◆ TASK TO CARRY OUT
Scan the material below for lines with the word "moderate" and report how many there are, with nothing added.

◆ MATERIAL PROVIDED
-------------------------
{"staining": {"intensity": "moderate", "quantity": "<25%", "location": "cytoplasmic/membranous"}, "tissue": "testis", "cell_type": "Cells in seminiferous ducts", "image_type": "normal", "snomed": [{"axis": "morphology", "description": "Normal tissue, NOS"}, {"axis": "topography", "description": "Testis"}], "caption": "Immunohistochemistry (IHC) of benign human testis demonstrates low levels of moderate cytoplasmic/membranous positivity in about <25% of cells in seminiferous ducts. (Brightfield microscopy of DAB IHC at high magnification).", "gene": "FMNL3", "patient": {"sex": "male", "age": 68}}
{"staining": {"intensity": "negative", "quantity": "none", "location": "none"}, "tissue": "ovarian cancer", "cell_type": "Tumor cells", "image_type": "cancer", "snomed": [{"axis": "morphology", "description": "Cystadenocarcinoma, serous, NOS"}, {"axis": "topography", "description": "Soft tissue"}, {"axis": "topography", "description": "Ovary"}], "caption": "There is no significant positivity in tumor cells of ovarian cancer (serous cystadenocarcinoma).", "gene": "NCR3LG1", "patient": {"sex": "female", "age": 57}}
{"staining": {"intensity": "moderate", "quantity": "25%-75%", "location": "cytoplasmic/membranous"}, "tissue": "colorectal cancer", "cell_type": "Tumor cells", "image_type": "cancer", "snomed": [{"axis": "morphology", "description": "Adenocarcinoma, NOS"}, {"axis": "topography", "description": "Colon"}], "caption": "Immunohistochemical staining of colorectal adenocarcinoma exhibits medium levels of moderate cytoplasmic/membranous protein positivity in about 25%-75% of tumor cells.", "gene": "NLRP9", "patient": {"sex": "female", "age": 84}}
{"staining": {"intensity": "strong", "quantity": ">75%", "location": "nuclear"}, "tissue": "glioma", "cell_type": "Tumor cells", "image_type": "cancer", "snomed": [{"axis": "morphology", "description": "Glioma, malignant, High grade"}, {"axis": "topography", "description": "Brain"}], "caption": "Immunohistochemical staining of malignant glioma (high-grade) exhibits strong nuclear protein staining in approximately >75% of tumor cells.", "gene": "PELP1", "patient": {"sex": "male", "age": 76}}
-------------------------
◆ ANSWER SPACE
2